CLAUDIA CHONG
JAKARTA – THE next wave of growth in Indonesia’s digital economy will come from non-metropolitan areas, according to research from Kearney and venture capital firm Alpha JWC Ventures.
In tier two and three cities, the multibillion-dollar sectors of e-commerce, payments and lending are poised for a three to six times growth in gross merchandise value by 2025.
These 177 cities with a growing number of middle-class consumers are just starting to adopt digital habits that tier one cities adopted five years ago, noted the study, which was published in collaboration with Credit Suisse, Amazon Web Services and Xiaomi Indonesia.
This comes as the digital economy in tier one cities, which include the Greater Jakarta area, Bandung and Surabaya, become increasingly competitive and saturated.
Jakarta’s proportion of Indonesia’s gross domestic product (GDP) is expected to fall by 5 to 6 per cent by 2030. In contrast, tier three and two cities’ share of national GDP is expected to increase by 3 to 5 per cent and contribute up to US$77 billion, the report said.
Indonesia’s next digital boom will bank on companies lowering the barriers to adopting digital services. More than half of respondents in tier two and three cities who shunned online activities said they could not easily understand apps and the Internet.

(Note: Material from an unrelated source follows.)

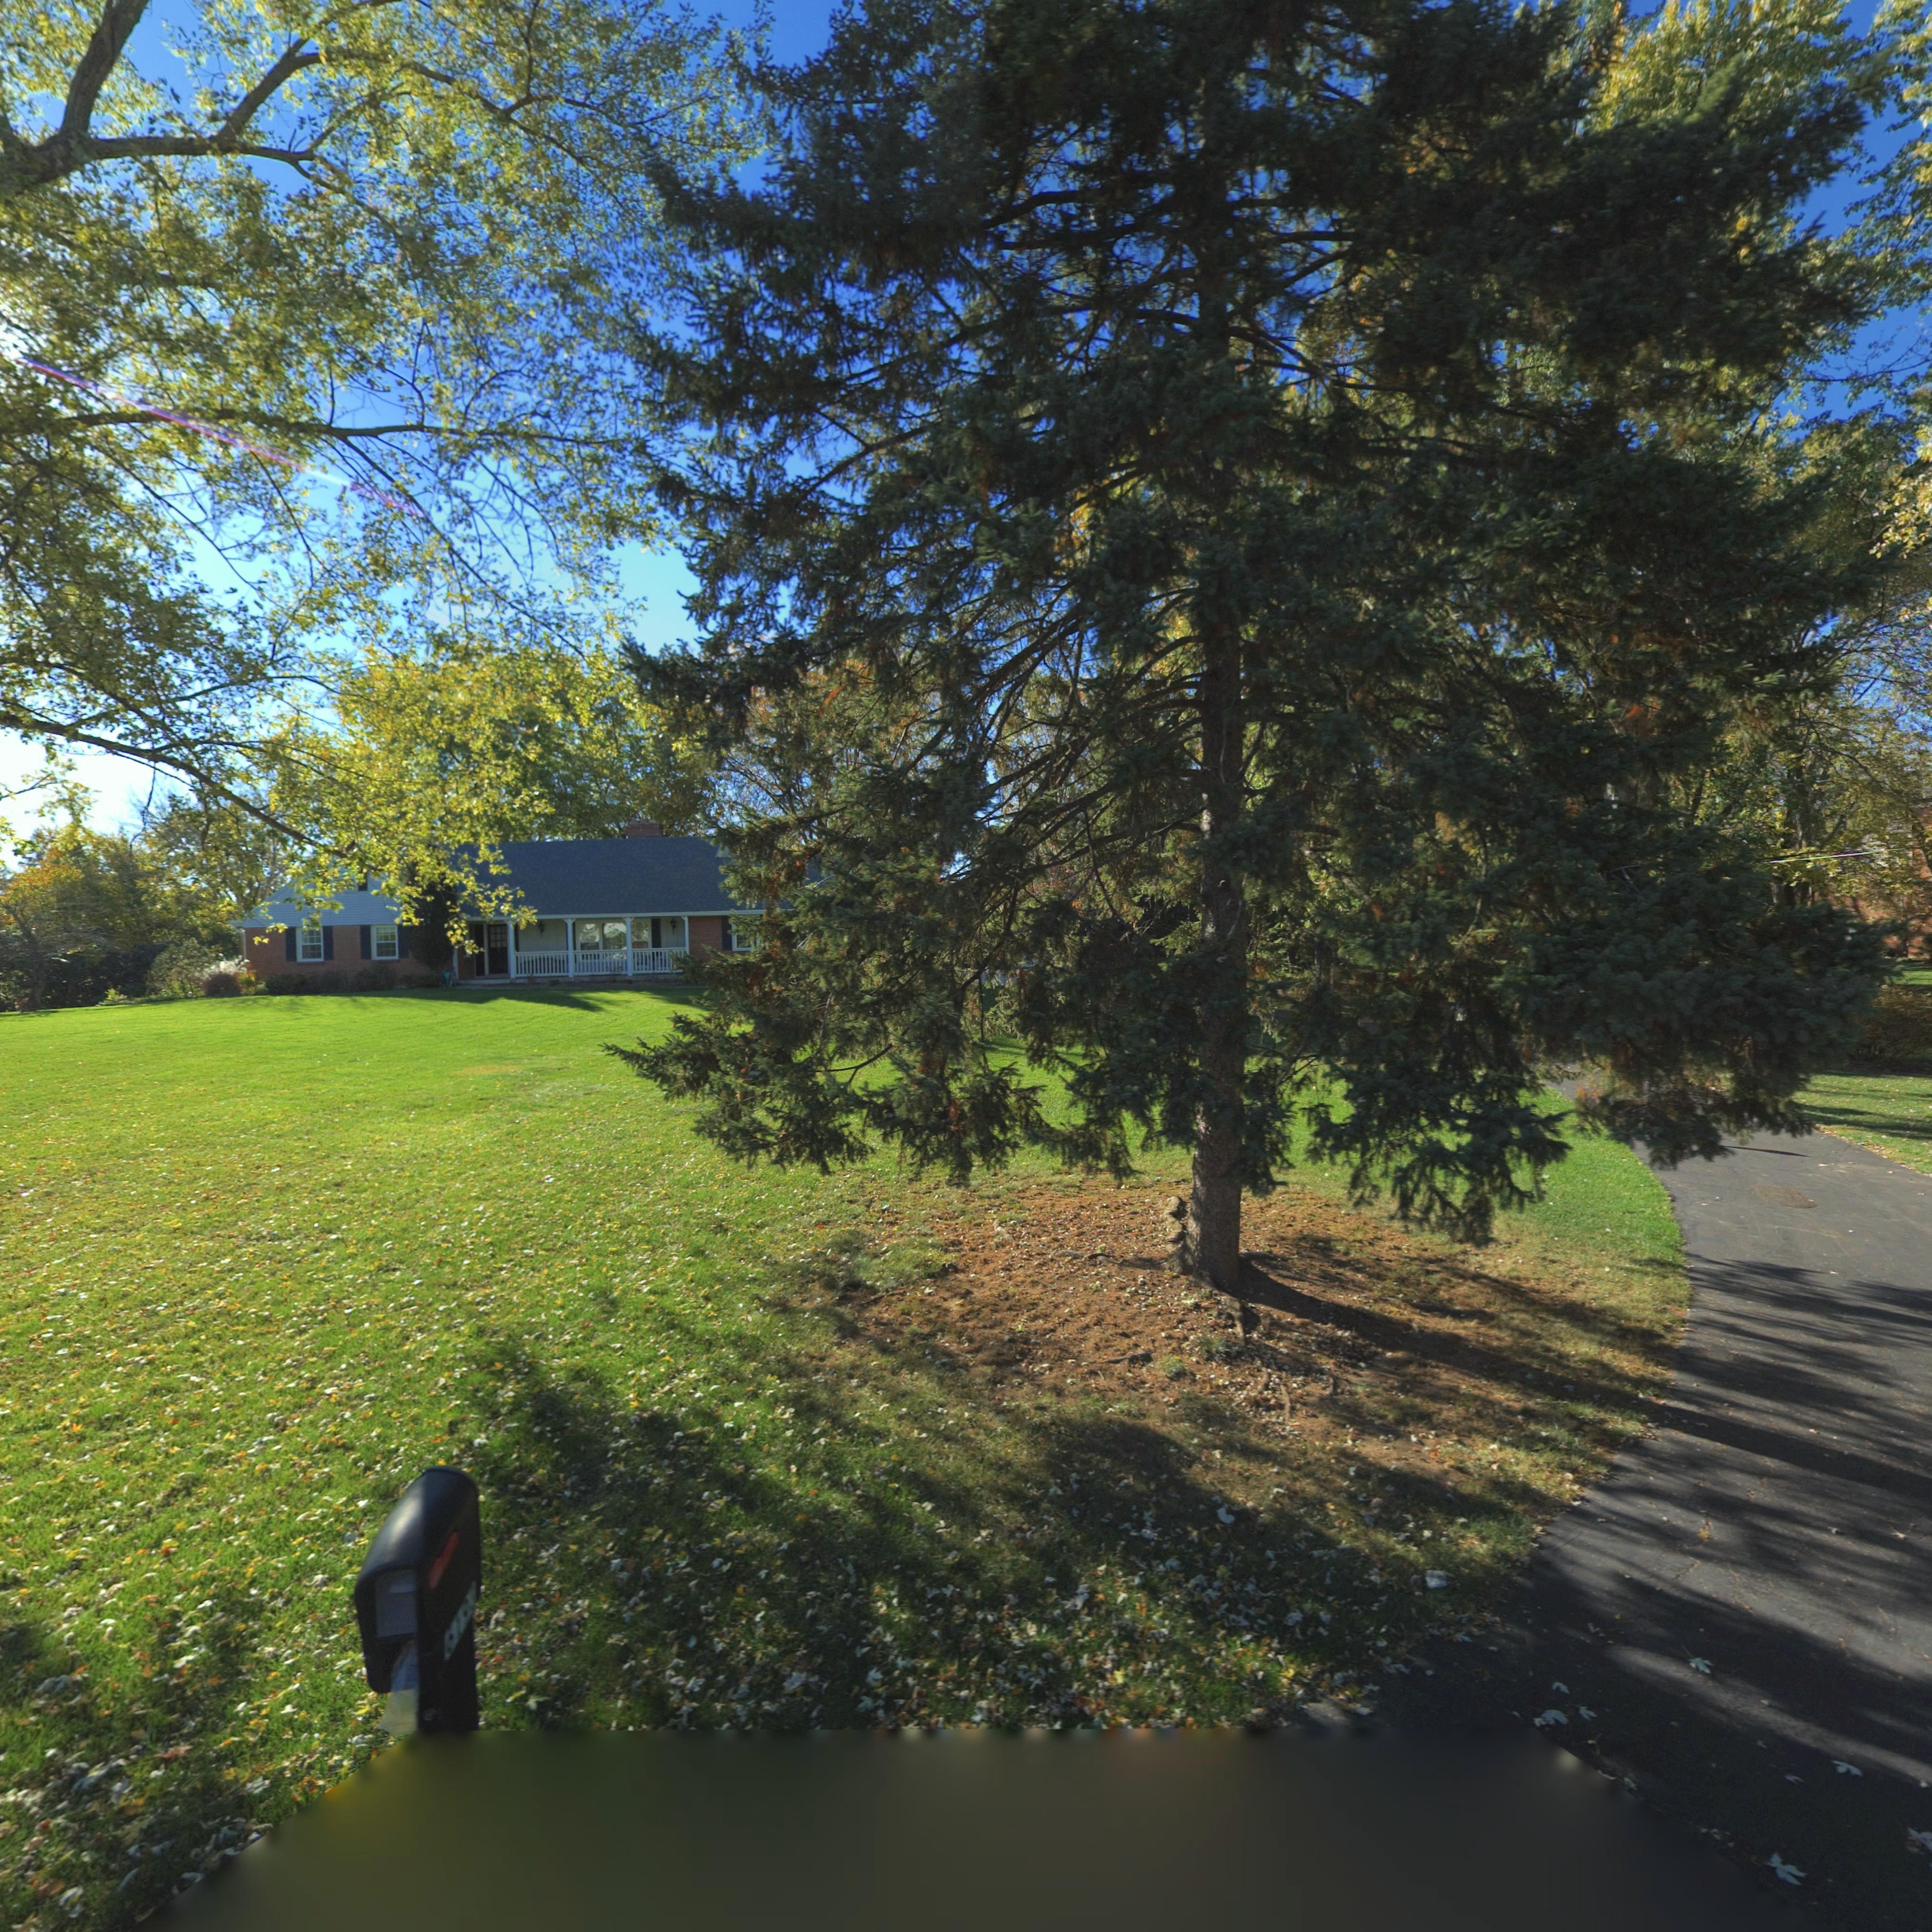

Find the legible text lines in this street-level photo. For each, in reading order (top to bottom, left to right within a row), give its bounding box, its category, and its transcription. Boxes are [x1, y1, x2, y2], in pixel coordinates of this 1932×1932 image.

[444, 1596, 472, 1657] StreetNumber: *1*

There was also a perception that online activities are more expensive because of administrative and shipping fees, and cheaper offline substitutes. Respondents also raised concerns about product availability and quality.
There is hence a huge potential for tech companies to expand more aggressively into these nascent markets, especially after the pandemic accelerated digital adoption, the report noted.
Unfazed by the Covid-19 crisis, digital investments in Indonesia more than doubled in 2020 to US$4.4 billion, with 173 deals closed.
E-commerce, digital payments and lending is poised for mass adoption in tier two and three cities and expected to grow 30 to 50 per cent annually for the next five years. In particular, e-commerce gross merchandise value (GMV) could hit US$45 billion, five times that of 2020’s estimated US$9 billion.
The nascent sectors of edtech and healthtech are expected to grow three times from their 2020 GMV. However, ride hailing and food delivery are likely to experience a more modest growth of 27 to 30 per cent each year as people continue to prefer their own transportation methods, the research found.
Speaking on a virtual panel discussion at the launch of the report, Gojek’s head of corporate strategy, Jonathan Barki, said regions outside of tier one cities lack the density needed to create an ecosystem with network effects that benefit a technology platform.
Still, that is where the next wave of growth is, he added. “The most crucial part is actually building out the infrastructure… and a lot of this includes extending supply into the cities (through cloud kitchens and cost-efficient logistics, for example).”